From here on out, every birthday… every anniversary that arrives won’t be the first anymore. It becomes the second, third, fourth, tenth, twentieth, fiftieth. The thought of that much time going by without our baby girl… that much time going by without Emmett having his baby sister around… it breaks my heart all over again every time I think about it.
In a way, I feel that I’m grieving the last of the firsts… just as I am grieving the time survived without her. The more time goes by, the further away I feel from her. More and more time wedges itself in between the place where she existed together with us. That distance is terrifying. It’s haunting. And it just gets worse as the days, months and years go by.

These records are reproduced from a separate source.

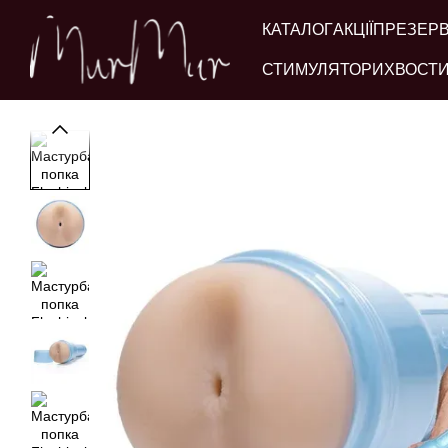
Перейти до основного контенту
КАТАЛОГ
АКЦІЇ
ПРЕЗЕР
СТИМУЛЯТОРИ
ХВОСТИ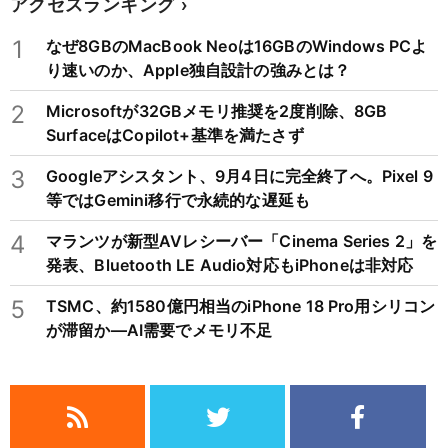
アクセスランキング
1
なぜ8GBのMacBook Neoは16GBのWindows PCよ
り速いのか、Apple独自設計の強みとは？
2
Microsoftが32GBメモリ推奨を2度削除、8GB
SurfaceはCopilot+基準を満たさず
3
Googleアシスタント、9月4日に完全終了へ。Pixel 9
等ではGemini移行で永続的な遅延も
4
マランツが新型AVレシーバー「Cinema Series 2」を
発表、Bluetooth LE Audio対応もiPhoneは非対応
5
TSMC、約1580億円相当のiPhone 18 Pro用シリコン
が滞留か―AI需要でメモリ不足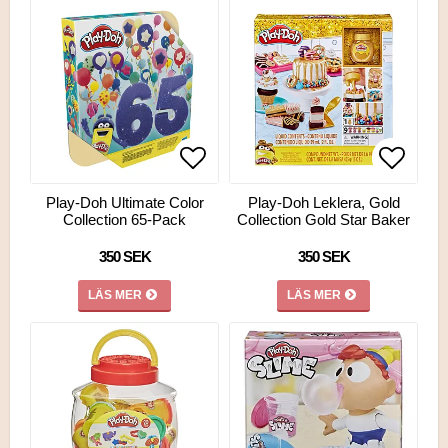
Lägg till i favoritlistan
Lägg till i favoritlistan
Lägg ti
Lägg ti
Play-Doh Ultimate Color
Play-Doh Leklera, Gold
Collection 65-Pack
Collection Gold Star Baker
350 SEK
350 SEK
LÄS MER
LÄS MER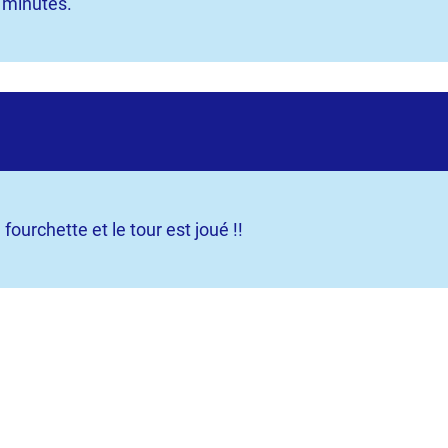
 minutes.
ourchette et le tour est joué !!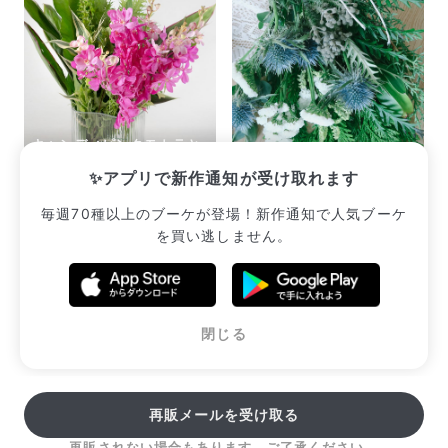
キャンディピンクモカラと
リゾートグリーン
森林浴のおまかせスワッグ
✨アプリで新作通知が受け取れます
¥2,420
¥2,530
毎週70種以上のブーケが登場！新作通知で人気ブーケ
を買い逃しません。
販売中のブーケ一覧へ
閉じる
再販メールを受け取る
再販されない場合もあります。ご了承ください。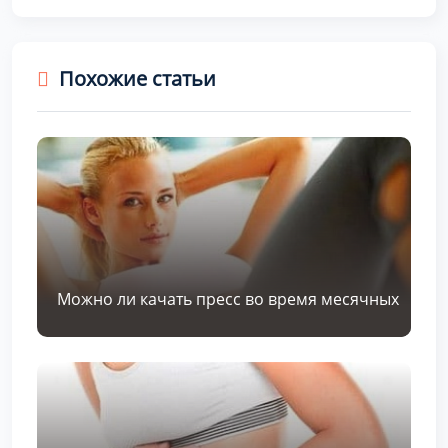
Похожие статьи
Можно ли качать пресс во время месячных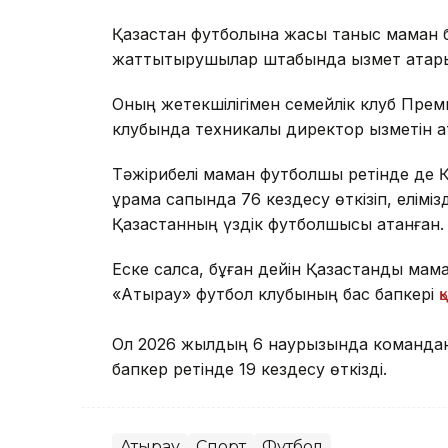
Қазақстан футболына жақсы таныс маман
жаттықтырушылар штабында қызмет атқары
Оның жетекшілігімен семейлік клуб Прем
клубында техникалық директор қызметін а
Тәжірибелі маман футболшы ретінде де Қаз
құрама сапында 76 кездесу өткізіп, елімі
Қазақстанның үздік футболшысы атанған.
Еске салсақ, бұған дейін Қазақстандық ма
«Атырау» футбол клубының бас бапкері
қ
Ол 2026 жылдың 6 наурызында команданың
бапкер ретінде 19 кездесу өткізді.
Атырау
Спорт
Футбол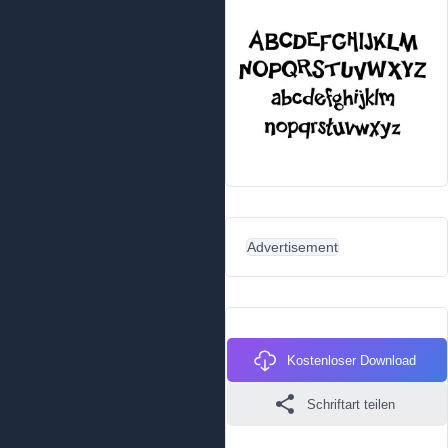
Advertisement
Kostenloser Download
Schriftart teilen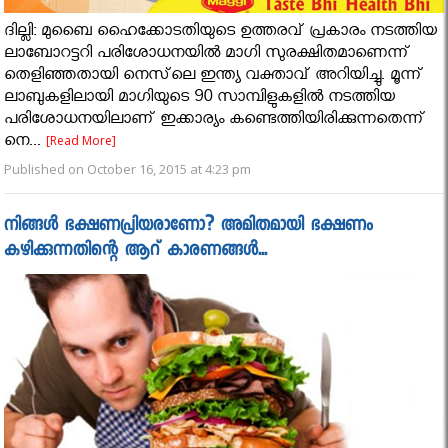
ദില്ലി: മുബൈ ഹൈക്കോടതിയുടെ ഉത്തരവ് പ്രകാരം നടത്തിയ
ലാബോറട്ടറി പരിശോധനയില്‍ മാഗി സുരക്ഷിതമാണെന്ന്
തെളിഞ്ഞതായി നെസ്‌ലെ ഇന്ത്യ വക്താവ് അറിയിച്ചു. മൂന്ന്
ലാബുകളിലായി മാഗിയുടെ 90 സാമ്പിളുകളില്‍ നടത്തിയ
പരിശോധനയിലാണ് ഇക്കാര്യം കണ്ടെത്തിയിരിക്കുന്നതെന്ന്
നെ...
[Read More]
Published on October 16, 2015 at 4:23 pm
നിങ്ങള്‍ ഭക്ഷണപ്രിയരാണോ? അമിതമായി ഭക്ഷണം
കഴിക്കുന്നതിന്റെ ആറ് കാരണങ്ങള്‍...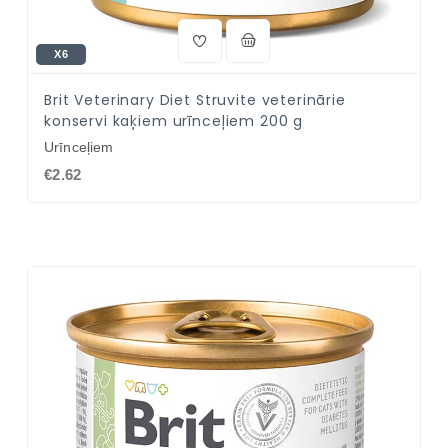
X6
Brit Veterinary Diet Struvite veterinārie
konservi kaķiem urīnceļiem 200 g
Urīnceļiem
€2.62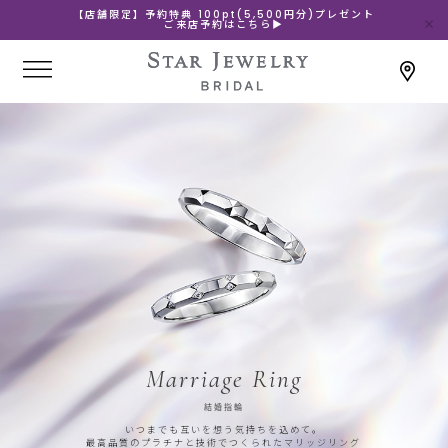
【店舗限定】予約特典 100pt(5,500円分)プレゼント
ご来店予約はこちら▶
Marriage Ring
結婚指輪
いつまでも互いを想う気持ちを込めて。
最高品質のプラチナと技術でつくられたマリッジリング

I have found that I can provide temporary distractions for myself that take my attention away from this thought, but ultimately my mind always comes back to it. Because it’s now our reality and it’s something we must learn to live WITH. We cannot learn to live WITH it if we don’t understand it and we don’t feel it to the fullest. Of course, there is no right or wrong way, but the only way to continue on our grief journey is for us to go THROUGH it at some point or another. It’s never going away, and reminding ourselves of that can sometimes be the hardest pill to swallow.
No matter how much time passes by in this lifetime, our love for our children that we have lost will never stop growing. We will never stop feeling because we will never stop loving.